Die Änderung vom Dezember 2025 hat das geklärt. Die Erklärung wird einmal eingereicht, am Eintrittspunkt, von der Partei, die am besten weiß, woher der Rohstoff stammt. Alle danach tragen eine Referenz.
Die drei Rollen
| Rolle | Was sie ist | Reicht eine Erklärung ein? |
|---|---|---|
| Primärer Marktteilnehmer | Bringt ein relevantes Erzeugnis erstmals auf dem Unionsmarkt in Verkehr oder führt es aus. Üblicherweise der Importeur, manchmal ein EU-Erzeuger. | Ja |
| Nachgelagerter Marktteilnehmer | Bringt ein Erzeugnis in Verkehr, das bereits Waren enthält oder daraus hergestellt wurde, für die die Sorgfalt bereits ausgeübt wurde. | Nein — bewahrt die Referenz |
| Händler | Stellt ein relevantes Erzeugnis im Rahmen einer Geschäftstätigkeit auf dem Markt bereit, ohne es erstmals in Verkehr zu bringen. | Nein — bewahrt die Referenz |
Was jede Rolle tun muss
Die Trennlinie ist das erstmalige Inverkehrbringen. Sind die Waren bereits von jemand anderem auf dem Unionsmarkt in Verkehr gebracht worden und existiert bereits eine sie erfassende Erklärung, besteht Ihre Aufgabe darin, die Referenznummer zu halten und vorlegen zu können — nicht die Arbeit zu wiederholen.
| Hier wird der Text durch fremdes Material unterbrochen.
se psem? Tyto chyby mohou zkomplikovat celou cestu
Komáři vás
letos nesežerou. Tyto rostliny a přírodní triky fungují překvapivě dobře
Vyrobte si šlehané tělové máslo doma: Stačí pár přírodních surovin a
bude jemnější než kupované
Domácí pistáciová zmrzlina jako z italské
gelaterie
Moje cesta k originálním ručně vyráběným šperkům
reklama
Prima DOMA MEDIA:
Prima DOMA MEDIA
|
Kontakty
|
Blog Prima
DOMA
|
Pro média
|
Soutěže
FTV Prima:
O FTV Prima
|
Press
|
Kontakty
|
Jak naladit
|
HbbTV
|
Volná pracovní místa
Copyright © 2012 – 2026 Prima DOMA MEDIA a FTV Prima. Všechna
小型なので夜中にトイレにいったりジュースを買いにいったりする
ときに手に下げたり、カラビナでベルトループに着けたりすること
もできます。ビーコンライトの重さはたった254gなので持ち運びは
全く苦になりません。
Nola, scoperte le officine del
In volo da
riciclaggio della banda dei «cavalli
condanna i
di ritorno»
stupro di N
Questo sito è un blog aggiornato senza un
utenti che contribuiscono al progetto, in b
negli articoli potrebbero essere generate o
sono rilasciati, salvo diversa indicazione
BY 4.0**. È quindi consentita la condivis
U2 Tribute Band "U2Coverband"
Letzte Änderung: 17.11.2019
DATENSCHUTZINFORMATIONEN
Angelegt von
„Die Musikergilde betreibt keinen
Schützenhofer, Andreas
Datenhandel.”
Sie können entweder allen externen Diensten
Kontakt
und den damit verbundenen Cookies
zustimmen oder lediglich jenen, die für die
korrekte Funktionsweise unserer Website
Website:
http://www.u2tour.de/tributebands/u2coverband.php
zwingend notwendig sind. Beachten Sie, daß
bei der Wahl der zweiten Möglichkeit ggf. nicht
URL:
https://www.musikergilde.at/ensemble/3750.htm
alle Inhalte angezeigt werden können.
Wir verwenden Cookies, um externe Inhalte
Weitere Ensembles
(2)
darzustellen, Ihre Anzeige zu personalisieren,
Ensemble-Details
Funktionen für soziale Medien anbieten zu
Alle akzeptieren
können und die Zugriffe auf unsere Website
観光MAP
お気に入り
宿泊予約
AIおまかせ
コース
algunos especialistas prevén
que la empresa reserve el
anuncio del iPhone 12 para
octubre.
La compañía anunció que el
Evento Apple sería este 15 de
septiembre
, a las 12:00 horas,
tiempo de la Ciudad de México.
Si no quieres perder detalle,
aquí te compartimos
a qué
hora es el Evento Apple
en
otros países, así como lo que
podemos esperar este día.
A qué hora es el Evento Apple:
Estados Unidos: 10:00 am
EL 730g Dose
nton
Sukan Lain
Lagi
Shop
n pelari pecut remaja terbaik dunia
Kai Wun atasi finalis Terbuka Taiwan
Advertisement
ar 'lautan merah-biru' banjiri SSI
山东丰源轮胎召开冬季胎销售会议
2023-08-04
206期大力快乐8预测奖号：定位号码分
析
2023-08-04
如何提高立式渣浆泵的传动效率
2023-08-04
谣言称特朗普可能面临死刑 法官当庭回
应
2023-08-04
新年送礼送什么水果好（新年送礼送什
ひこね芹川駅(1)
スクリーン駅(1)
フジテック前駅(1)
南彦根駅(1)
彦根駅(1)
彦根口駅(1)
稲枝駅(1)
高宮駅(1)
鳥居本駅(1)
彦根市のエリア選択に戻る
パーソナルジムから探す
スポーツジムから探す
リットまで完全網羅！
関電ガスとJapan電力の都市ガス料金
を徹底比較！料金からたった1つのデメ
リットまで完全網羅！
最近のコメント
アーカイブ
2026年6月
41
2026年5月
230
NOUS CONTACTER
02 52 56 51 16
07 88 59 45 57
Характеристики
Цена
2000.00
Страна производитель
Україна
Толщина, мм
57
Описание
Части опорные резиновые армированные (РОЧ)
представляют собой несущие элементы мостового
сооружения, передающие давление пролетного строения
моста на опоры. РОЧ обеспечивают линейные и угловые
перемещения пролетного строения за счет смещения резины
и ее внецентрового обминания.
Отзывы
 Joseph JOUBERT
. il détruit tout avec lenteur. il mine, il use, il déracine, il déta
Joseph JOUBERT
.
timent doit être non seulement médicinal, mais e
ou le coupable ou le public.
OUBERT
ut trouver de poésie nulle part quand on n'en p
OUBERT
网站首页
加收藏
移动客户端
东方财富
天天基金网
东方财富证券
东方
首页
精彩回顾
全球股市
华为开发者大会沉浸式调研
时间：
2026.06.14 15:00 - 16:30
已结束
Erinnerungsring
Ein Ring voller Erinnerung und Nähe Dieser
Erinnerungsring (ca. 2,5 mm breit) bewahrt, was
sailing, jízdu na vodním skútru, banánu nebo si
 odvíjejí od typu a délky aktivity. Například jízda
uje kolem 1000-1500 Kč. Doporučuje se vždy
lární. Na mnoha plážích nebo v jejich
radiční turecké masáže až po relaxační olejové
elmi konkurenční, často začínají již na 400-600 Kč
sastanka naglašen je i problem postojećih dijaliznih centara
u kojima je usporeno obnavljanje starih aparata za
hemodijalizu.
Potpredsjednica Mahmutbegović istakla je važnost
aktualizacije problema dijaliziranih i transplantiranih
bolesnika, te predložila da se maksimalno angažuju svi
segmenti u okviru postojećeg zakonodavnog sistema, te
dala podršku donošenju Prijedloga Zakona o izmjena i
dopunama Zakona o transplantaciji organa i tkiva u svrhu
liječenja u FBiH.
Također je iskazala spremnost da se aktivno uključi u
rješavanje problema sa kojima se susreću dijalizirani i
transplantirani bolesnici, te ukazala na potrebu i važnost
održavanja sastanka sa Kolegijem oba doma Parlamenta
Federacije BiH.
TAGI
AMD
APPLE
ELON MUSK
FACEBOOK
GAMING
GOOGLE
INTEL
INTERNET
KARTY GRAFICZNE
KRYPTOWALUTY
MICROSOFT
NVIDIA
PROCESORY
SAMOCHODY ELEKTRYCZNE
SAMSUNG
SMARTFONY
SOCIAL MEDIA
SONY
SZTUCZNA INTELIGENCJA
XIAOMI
Rollen hängen an Erzeugnissen, nicht an Unternehmen
Das ist die Klarstellung, die die meiste Verwirrung auflöst, und die Leitlinien der Kommission machen sie ausdrücklich. Eine einzelne juristische Person kann gleichzeitig für ein Erzeugnis primärer Marktteilnehmer, für ein anderes nachgelagerter Marktteilnehmer und für ein drittes Händler sein.
Ein Hersteller, der Kakaobohnen direkt einführt, Palmöl von einem EU-Distributor kauft und fertige Tafeln an den Einzelhandel weiterverkauft, ist primärer Marktteilnehmer bei den Bohnen, nachgelagerter Marktteilnehmer beim Palmöl und Händler bei den Tafeln. Es gibt keine einzige Antwort auf „was sind wir unter der EUDR“ für dieses Unternehmen, und danach zu suchen verschwendet Monate.
Die praktische Folge
Die Rollenbestimmung gehört in Ihre Produktstammdaten, nicht in ein Policy-Dokument. Sie ist ein Attribut einer SKU und einer Beschaffungsroute und ändert sich, wenn Sie den Lieferanten wechseln.
Pflichten sitzen bei der juristischen Person, nicht bei der Gruppe
Ein verwandter Punkt, der große Organisationen trifft: Die Pflichten gelten je juristischer Person. Eine Tochtergesellschaft wird auf eigener Grundlage bewertet, nicht als Teil einer Gruppe. Die Größenklassifizierung, die Ihren Anwendungsbeginn bestimmt, funktioniert ebenso.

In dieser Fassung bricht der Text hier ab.